从海市到葵原再到山水, 从重磅个展看大艺术家的当归
远望者,许江
本报记者 章咪佳 通讯员 刘杨 沈佳琪
媒体导览开始前,许江跟全国来的记者打招呼:“大家都很熟悉,我不是一个生人。”
许江不是一个生人。他是不缺乏表达的艺术家,他开个展,做访谈。在公众眼中,他丰沛,侠义,总是精力弥漫。
但是大艺术家又容易被特点化,几乎人人都能条件反射:许江?葵。
好像“葵”是横空出世的?
7月在上海外滩开展的“远望者——许江作品展”,展出了20年前,他从观念艺术转回架上绘画以后创造的城市图景,还有他最近三年所创作的江南山水。
这中间,是我们最熟悉也陌生的葵原(原野)。
海市眺望·
在展厅的序言前,我们有些诧异:许江声音低沉。我曾经听过他的导览,刚劲激越。他向来澎湃。
“远望”,也是十七年前,许江在中国美术馆举办的第一个大型个展的名称。这之后,他成了不断被“远望”召唤、塑造的那个人。2023年,疫情后的首场个展,许江再定展名为“远望者”,他说,远望可以当归。
如果不是站到原作面前,没有看到凝结的颜料层,观众不一定会注意到“海市眺望”版块第一幅画的视觉中心处,有两只细长的手从天而降——纠结中的覆手、翻手,各自拿着一枚棋子。
这幅俯瞰的《大上海·老外滩》里,汇丰银行,江海关,远处的和平饭店,此刻展厅所在的亚细亚大楼,都在表现主义的都市图景里。
可要说这幅画是城市风景,它太不寻常了,如此沧桑晦暗,纷乱沉重。两粒棋子远看像眼睛,眼和手如幽灵般飘荡在城市上空。“一百年前,上海老外滩是各种历史势力的博弈之地,这里形成了东方独特的地平线。”

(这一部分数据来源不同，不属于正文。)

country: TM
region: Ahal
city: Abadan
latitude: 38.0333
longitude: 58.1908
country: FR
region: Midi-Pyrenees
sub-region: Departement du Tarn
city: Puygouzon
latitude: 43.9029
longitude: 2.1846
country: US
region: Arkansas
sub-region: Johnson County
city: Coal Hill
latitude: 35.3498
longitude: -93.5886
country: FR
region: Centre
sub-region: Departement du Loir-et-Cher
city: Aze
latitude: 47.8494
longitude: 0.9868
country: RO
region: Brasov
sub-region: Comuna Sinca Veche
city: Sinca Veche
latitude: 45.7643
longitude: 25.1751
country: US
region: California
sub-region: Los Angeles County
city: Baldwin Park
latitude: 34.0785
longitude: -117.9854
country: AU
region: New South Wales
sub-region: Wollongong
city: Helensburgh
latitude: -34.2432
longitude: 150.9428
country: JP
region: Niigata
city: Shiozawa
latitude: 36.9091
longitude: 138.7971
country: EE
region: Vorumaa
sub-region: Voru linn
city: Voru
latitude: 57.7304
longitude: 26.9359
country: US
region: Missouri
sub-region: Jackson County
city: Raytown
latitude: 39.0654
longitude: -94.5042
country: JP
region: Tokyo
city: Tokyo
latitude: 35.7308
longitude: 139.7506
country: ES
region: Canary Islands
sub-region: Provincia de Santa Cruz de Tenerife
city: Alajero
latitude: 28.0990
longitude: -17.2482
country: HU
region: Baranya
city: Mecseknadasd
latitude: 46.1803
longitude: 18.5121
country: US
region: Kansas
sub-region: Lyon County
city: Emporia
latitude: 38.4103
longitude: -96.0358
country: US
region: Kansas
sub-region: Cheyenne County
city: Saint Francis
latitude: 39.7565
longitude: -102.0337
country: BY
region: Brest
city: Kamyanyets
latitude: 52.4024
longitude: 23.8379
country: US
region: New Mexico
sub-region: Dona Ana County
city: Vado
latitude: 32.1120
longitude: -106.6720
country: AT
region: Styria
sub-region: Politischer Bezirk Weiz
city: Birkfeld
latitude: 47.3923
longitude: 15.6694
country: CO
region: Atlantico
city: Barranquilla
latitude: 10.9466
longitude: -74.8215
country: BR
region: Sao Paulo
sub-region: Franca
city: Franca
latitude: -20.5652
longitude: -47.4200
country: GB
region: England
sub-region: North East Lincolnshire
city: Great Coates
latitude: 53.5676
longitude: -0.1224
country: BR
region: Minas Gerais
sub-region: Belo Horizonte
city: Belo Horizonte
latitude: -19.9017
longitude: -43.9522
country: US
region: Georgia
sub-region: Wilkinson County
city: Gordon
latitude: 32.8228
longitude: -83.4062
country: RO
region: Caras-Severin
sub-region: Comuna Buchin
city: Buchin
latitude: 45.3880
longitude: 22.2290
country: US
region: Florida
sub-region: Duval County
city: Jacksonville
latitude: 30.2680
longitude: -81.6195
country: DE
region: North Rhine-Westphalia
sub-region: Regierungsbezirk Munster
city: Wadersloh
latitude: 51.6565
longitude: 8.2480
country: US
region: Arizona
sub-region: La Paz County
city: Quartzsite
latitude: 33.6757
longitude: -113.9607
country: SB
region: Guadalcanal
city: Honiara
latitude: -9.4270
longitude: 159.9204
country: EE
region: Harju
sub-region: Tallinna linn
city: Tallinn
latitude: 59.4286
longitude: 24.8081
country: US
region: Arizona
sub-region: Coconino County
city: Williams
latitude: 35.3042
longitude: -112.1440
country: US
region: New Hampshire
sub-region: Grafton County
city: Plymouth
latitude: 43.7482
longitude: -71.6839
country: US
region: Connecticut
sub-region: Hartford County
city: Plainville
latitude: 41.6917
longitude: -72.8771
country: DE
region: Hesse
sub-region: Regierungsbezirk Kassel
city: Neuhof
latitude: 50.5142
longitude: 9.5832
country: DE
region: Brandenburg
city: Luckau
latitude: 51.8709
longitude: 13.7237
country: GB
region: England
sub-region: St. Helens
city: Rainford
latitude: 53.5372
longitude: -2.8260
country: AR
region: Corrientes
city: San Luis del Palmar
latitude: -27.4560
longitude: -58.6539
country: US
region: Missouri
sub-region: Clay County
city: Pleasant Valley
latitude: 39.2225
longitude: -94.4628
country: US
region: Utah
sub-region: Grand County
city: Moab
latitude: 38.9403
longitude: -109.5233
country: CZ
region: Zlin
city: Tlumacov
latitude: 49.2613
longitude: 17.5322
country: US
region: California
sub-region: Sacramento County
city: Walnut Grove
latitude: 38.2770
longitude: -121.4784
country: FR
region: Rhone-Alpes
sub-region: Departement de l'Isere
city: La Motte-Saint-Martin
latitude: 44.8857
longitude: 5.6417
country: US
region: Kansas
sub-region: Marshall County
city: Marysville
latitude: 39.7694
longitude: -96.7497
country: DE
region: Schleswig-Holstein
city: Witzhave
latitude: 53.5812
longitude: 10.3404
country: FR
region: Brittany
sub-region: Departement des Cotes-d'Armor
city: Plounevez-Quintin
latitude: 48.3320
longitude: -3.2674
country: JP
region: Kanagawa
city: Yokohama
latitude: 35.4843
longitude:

创作这幅作品时,正值上世纪末,“我们在追问上海的现代性是什么。”许江用棋弈来追问城市的历史身份。“在追问中我心里有纠结,所以我不得不把‘手’支进去,翻手为云,覆手为雨,它们建构起这座城市的历史命运。这命运不由你分说。”
为什么支进来的手里还夹着棋子?
翻手覆手弈,是当时许江最重要的艺术意象。在此之前,他已经下了一盘大棋——1989年许江的观念装置作品《神之棋》,用真人当棋子的巨大象棋对弈,连下几天。之后几年,他几乎“每年下棋”。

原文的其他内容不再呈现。